There is a CLI version of the jar, that can be created by using the cli
target
./gradlew shadowjar
This will generate a fat jar that you can use to process files on the commandline of target/utah-parser-cli.jar
This program will take a feed from and process file using the identified template.

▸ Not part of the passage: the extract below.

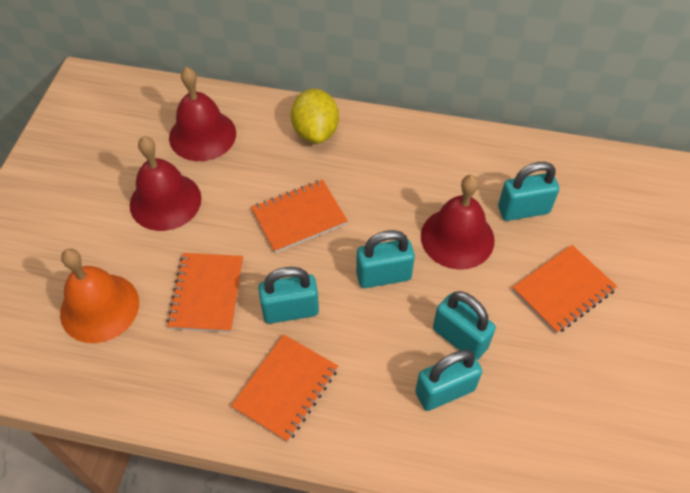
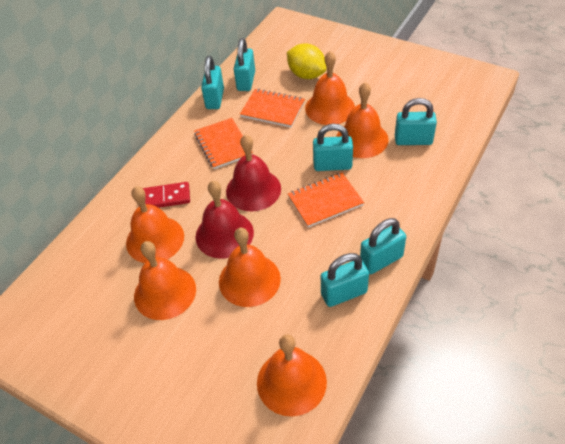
orange bell: 1 -> 6
orange notebook: 4 -> 3
red bell: 3 -> 2
red domino: 0 -> 1
turquoise padlock: 5 -> 6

There is a help command --help
java -jar build/libs/utah-parser-cli.jar --help
usage: utah -f <arg> [-o <arg>]
-f <arg> The config file
-o <arg> The output format, must be one of: csv, json
By default the output format is csv
cat examples/cisco_bgp_summary_example.txt | java -jar target/utah-parser-cli.jar -f examples/cisco_bgp_summary_template.xml
localAS,remoteAS,remoteIp,routerId,status,uptime
65550,65551,192.0.2.77,192.0.2.70,1,5w4d
65550,65552,192.0.2.78,192.0.2.70,10,5w4d
But you can also write out the records in json
format
cat examples/cisco_bgp_summary_example.txt | java -jar target/utah-parser-cli.jar -f examples/cisco_bgp_summary_template.xml -o json
[
{
"localAS": "65550",
"remoteAS": "65551",
"remoteIp": "192.0.2.77",
"routerId": "192.0.2.70",
"status": "1",
"uptime": "5w4d"
},
{
"localAS": "65550",
"remoteAS": "65552",
"remoteIp": "192.0.2.78",
"routerId": "192.0.2.70",
"status": "10",
"uptime": "5w4d"
}
]
The install
step performs a GPG signing of the jars, if you don't have any keys for this, for local development,
you can skip this step
mvn clean install -DskipGpgSign=true
Code is under the Apache Licence v2.
It stands for "unstructured text analytical handler" and has nothing to do with Johnny Utah, honest.